The trial judge found that as the Petrodel companies were effectively owned and controlled by Mr Prest, he was their alter ego, and so the properties that were legally vested in them were, in reality, assets available to Mr Prest. Accordingly, the court found that those properties could be applied to satisfy Mrs Prest's divorce settlement. The court assessed Mrs Prest's entitlement at £17.5 million. The court was plainly convinced that Mr Prest was likely to attempt to avoid making payment to Mrs Prest and ordered that seven UK properties nominally owned by the "Petrodel group" be transferred to Mrs Prest.
It came as little surprise that the Petrodel group companies challenged the first instance decision in the Court of Appeal. Their main argument was that the family court could not simply depart from long-established company law principles relating to the separate legal personality of companies. The Court of Appeal considered the practice of family courts seeking to do precisely that under the Matrimonial Causes Act 1973 in cases where the company is wholly or largely owned by the spouse. The Court of Appeal rejected this approach in Prest.
Instead, overturning the High Court decision and following various authorities, the Court of Appeal held that the corporate veil should be pierced only in circumstances where:
- there is deliberate abuse of a corporate entity (ie, to hide behind the corporate veil) for improper purposes; and/or
- the specific facts show that the assets are genuinely held on trust for a party to the proceedings.
On June 12 2013 seven members of the Supreme Court allowed Mrs Prest's appeal. However, as in VTB, the court could not be persuaded to pierce the corporate veil. Rather, Mrs Prest succeeded because of the specific facts of her case and not because of any modification of the law in relation to the preservation of the corporate veil. The court found that the manner in which the seven properties had become vested in the Petrodel group companies meant that, in fact, the properties were held on trust for Mr Prest, such that he was their beneficial owner. The fact that Mr Prest had sought to conceal this fact in evidence, and that both he and the companies failed to cooperate with disclosure, permitted the court to infer that Mr Prest and the companies were attempting to hide the true beneficial ownership of the properties.
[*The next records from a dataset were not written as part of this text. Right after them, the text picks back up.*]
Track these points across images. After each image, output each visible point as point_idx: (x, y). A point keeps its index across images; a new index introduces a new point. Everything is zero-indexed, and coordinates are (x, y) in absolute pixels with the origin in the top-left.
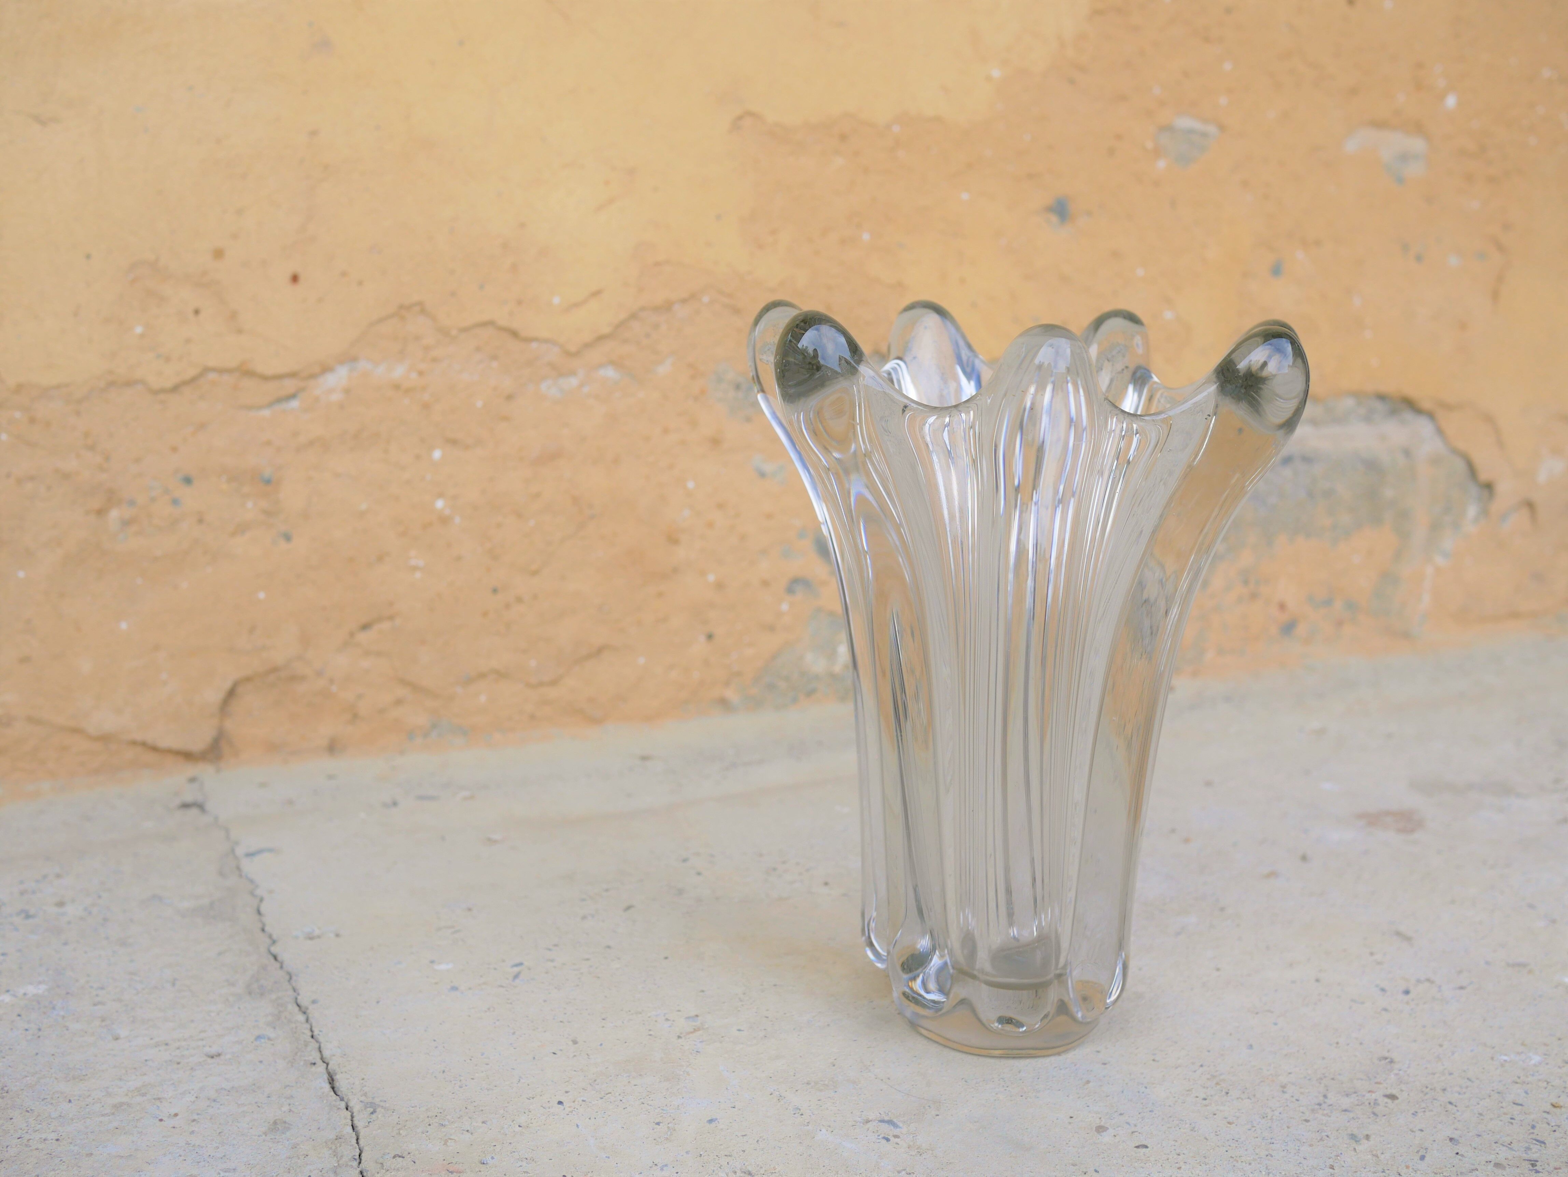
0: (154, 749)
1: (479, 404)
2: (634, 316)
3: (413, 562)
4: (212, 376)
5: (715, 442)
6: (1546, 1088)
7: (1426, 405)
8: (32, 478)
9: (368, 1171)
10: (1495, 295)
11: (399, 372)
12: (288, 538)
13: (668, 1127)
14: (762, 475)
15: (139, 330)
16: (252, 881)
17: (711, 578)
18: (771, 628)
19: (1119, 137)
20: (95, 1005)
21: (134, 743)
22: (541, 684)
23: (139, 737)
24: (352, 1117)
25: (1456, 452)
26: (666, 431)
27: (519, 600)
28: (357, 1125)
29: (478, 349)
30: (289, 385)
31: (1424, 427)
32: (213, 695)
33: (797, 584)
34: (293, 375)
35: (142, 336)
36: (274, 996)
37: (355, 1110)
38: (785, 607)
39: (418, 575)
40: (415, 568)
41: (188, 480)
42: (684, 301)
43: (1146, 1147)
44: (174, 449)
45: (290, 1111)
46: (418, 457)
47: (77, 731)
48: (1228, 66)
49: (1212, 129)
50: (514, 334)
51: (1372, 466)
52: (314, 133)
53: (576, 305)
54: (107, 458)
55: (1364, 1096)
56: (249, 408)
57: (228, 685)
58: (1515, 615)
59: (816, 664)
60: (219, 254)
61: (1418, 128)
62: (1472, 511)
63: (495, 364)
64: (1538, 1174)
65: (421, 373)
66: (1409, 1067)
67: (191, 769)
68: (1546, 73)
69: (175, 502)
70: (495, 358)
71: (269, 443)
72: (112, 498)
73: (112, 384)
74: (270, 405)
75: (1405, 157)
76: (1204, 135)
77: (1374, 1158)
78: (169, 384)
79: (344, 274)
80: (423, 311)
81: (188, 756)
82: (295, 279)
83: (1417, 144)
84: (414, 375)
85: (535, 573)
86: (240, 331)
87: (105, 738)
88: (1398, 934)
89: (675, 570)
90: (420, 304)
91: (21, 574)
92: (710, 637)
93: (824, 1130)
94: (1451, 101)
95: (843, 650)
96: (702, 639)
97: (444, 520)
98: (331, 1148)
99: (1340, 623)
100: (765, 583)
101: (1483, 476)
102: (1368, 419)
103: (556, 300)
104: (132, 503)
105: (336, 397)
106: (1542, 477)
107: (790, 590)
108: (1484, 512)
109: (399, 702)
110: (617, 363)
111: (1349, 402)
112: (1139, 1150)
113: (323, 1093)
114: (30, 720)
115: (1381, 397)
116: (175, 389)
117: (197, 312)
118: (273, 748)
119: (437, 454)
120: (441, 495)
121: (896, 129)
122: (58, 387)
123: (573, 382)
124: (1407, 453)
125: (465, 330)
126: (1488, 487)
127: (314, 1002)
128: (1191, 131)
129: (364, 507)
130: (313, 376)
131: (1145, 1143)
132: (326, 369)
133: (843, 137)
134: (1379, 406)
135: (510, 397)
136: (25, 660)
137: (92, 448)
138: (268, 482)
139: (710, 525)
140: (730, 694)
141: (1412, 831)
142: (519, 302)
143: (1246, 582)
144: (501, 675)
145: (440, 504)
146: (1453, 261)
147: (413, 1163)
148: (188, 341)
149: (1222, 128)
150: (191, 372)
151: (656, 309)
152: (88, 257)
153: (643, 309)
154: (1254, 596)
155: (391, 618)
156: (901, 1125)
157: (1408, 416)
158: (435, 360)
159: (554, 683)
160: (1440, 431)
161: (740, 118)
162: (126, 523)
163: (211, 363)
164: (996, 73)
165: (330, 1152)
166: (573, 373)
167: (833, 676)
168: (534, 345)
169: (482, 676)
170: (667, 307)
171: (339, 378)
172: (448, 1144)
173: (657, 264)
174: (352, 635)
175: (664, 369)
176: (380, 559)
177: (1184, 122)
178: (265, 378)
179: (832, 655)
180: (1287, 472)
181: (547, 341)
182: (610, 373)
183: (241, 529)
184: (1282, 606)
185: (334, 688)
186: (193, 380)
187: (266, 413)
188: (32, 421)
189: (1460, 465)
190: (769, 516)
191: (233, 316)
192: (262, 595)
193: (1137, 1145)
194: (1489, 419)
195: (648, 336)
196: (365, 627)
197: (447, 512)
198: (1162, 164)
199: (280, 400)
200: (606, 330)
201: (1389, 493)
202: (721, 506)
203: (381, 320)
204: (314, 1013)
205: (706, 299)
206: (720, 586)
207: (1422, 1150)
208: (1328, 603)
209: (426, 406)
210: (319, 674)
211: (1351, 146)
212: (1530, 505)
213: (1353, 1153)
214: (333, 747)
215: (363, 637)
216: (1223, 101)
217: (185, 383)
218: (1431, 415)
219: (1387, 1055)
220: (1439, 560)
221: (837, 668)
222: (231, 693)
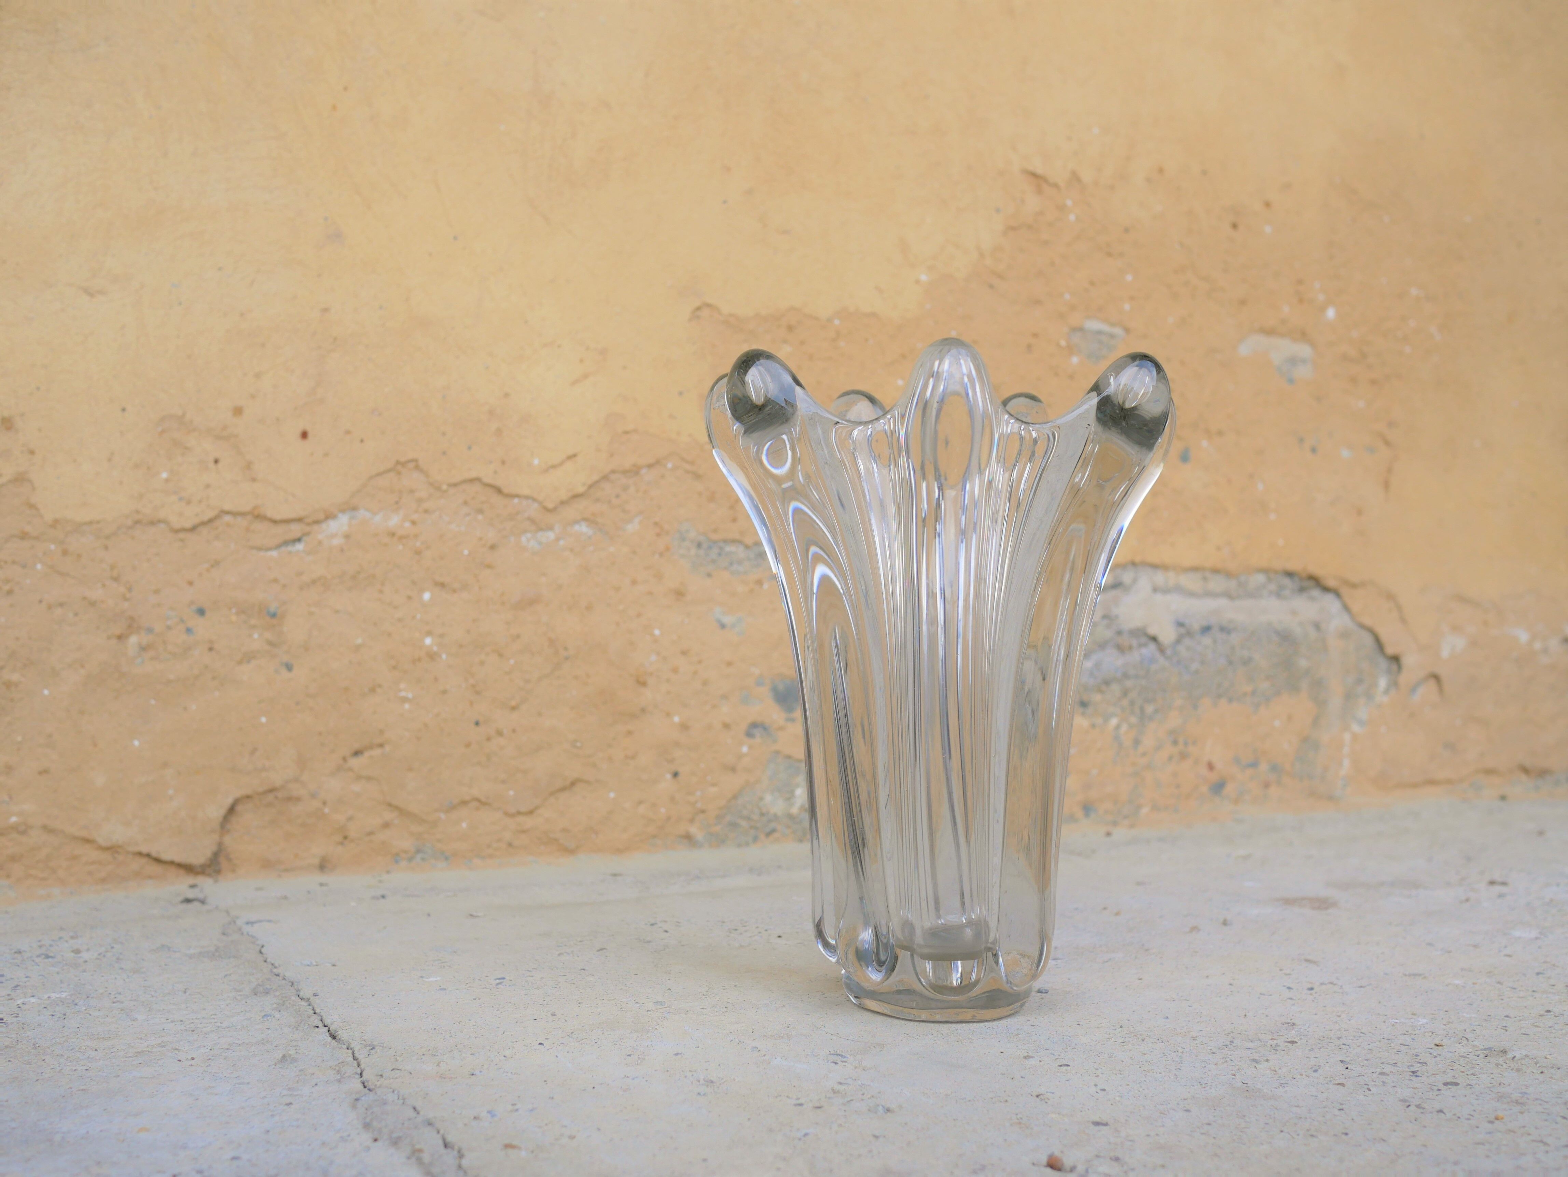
0: (158, 861)
1: (466, 552)
2: (605, 478)
3: (403, 694)
4: (227, 518)
5: (679, 594)
6: (1430, 1036)
7: (1331, 583)
8: (61, 605)
9: (369, 1081)
10: (1387, 485)
11: (394, 521)
12: (289, 668)
13: (639, 1058)
14: (723, 626)
15: (164, 475)
16: (253, 937)
17: (676, 719)
18: (733, 769)
19: (1035, 335)
20: (114, 1003)
21: (140, 854)
22: (519, 813)
23: (144, 849)
24: (353, 1053)
25: (1362, 626)
26: (634, 582)
27: (500, 733)
28: (359, 1057)
29: (465, 503)
30: (296, 530)
31: (1331, 604)
32: (215, 812)
33: (755, 728)
34: (299, 520)
35: (167, 481)
36: (278, 993)
37: (356, 1049)
38: (745, 749)
39: (407, 706)
40: (405, 700)
41: (201, 612)
42: (650, 466)
43: (1068, 1066)
44: (190, 583)
45: (297, 1053)
46: (409, 598)
47: (87, 841)
48: (1129, 278)
49: (1118, 331)
50: (499, 491)
51: (1285, 637)
52: (326, 310)
53: (554, 467)
54: (130, 590)
55: (1267, 1042)
56: (260, 549)
57: (229, 801)
58: (1432, 782)
59: (775, 805)
60: (238, 411)
61: (1303, 336)
62: (1383, 683)
63: (480, 517)
64: (1417, 1078)
65: (414, 523)
66: (1309, 1027)
67: (191, 880)
68: (1414, 291)
69: (189, 631)
70: (480, 511)
71: (276, 581)
72: (133, 625)
73: (137, 522)
74: (278, 547)
75: (1293, 361)
76: (1112, 336)
77: (1272, 1072)
78: (188, 524)
79: (348, 432)
80: (417, 468)
81: (188, 869)
82: (304, 435)
83: (1304, 350)
84: (407, 524)
85: (514, 708)
86: (254, 480)
87: (113, 849)
88: (1307, 960)
89: (643, 710)
90: (416, 460)
91: (46, 692)
92: (675, 775)
93: (779, 1059)
94: (1331, 313)
95: (801, 793)
96: (669, 776)
97: (432, 656)
98: (335, 1069)
99: (1267, 785)
100: (726, 726)
101: (1390, 650)
102: (1278, 594)
103: (536, 462)
104: (150, 630)
105: (336, 542)
106: (1445, 653)
107: (749, 735)
108: (1394, 684)
109: (386, 825)
110: (589, 520)
111: (1261, 578)
112: (1062, 1068)
113: (326, 1042)
114: (46, 828)
115: (1290, 574)
116: (193, 529)
117: (216, 461)
118: (267, 865)
119: (427, 596)
120: (429, 633)
121: (837, 322)
122: (90, 523)
123: (551, 535)
124: (1317, 626)
125: (455, 485)
126: (1396, 659)
127: (315, 995)
128: (1099, 332)
129: (359, 641)
130: (317, 522)
131: (1068, 1064)
132: (329, 516)
133: (790, 328)
134: (1287, 581)
135: (493, 547)
136: (44, 772)
137: (116, 579)
138: (274, 615)
139: (675, 670)
140: (694, 830)
141: (1326, 908)
142: (503, 463)
143: (1175, 743)
144: (482, 803)
145: (428, 641)
146: (1345, 453)
147: (409, 1074)
148: (208, 486)
149: (1127, 330)
150: (210, 514)
151: (625, 472)
152: (124, 410)
153: (613, 472)
154: (1183, 756)
155: (381, 745)
156: (848, 1056)
157: (1316, 593)
158: (426, 511)
159: (531, 813)
160: (1346, 608)
161: (698, 309)
162: (144, 649)
163: (227, 507)
164: (924, 278)
165: (335, 1072)
166: (550, 528)
167: (791, 817)
168: (516, 500)
169: (464, 803)
170: (635, 471)
171: (340, 524)
172: (441, 1065)
173: (626, 433)
174: (345, 759)
175: (632, 527)
176: (373, 690)
177: (1093, 325)
178: (275, 522)
179: (790, 797)
180: (1207, 640)
181: (527, 497)
182: (583, 528)
183: (248, 658)
184: (1211, 766)
185: (327, 810)
186: (210, 521)
187: (274, 554)
188: (65, 553)
189: (1368, 640)
190: (729, 664)
191: (249, 466)
192: (263, 720)
193: (1060, 1064)
194: (1390, 597)
195: (617, 496)
196: (357, 753)
197: (435, 649)
198: (1075, 360)
199: (286, 543)
200: (581, 489)
201: (1303, 663)
202: (684, 653)
203: (379, 474)
204: (316, 1001)
205: (670, 465)
206: (684, 727)
207: (1314, 1067)
208: (1254, 765)
209: (418, 553)
210: (313, 796)
211: (1244, 350)
212: (1436, 677)
213: (1254, 1069)
214: (323, 866)
215: (354, 762)
216: (1127, 307)
217: (203, 524)
218: (1337, 593)
219: (1290, 1021)
220: (1356, 728)
221: (795, 810)
222: (232, 810)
In reaching its conclusion, the Supreme Court confirmed that the Court of Appeal's analysis of the circumstances in which the corporate veil may be pierced was correct. Divorce cases are not a special case in which the court may depart from the doctrine of the corporate veil. However, in applying those exceptional circumstances, the Supreme Court held that Mr Prest had not deliberately attempted to stymie Mrs Prest's claim. In the light of this finding, Mr Prest had not used the corporate structures for wrongdoing.
The judgment is important for businesses holding assets that could be vulnerable to pursuit by spouses in divorce proceedings. The decision will also be of note to those engaged in advising high-net-worth individuals in relation to their marital affairs.
In many respects, Prest has done nothing to reshape the court's attitude towards piercing the corporate veil. The decision may well assuage the concerns of corporates insofar as it adheres to long-held company and trusts law principles. The case confirms that it is possible to pierce the corporate veil, but only in a small category of cases where a company has been created or structured in some way to frustrate the law.
In cases where the ostensible title to company assets is established, the Supreme Court has demonstrated that an attempt to deceive the court could result in inferences being drawn that may precipitate the transfer of those assets, even where the corporate veil remains firmly in place.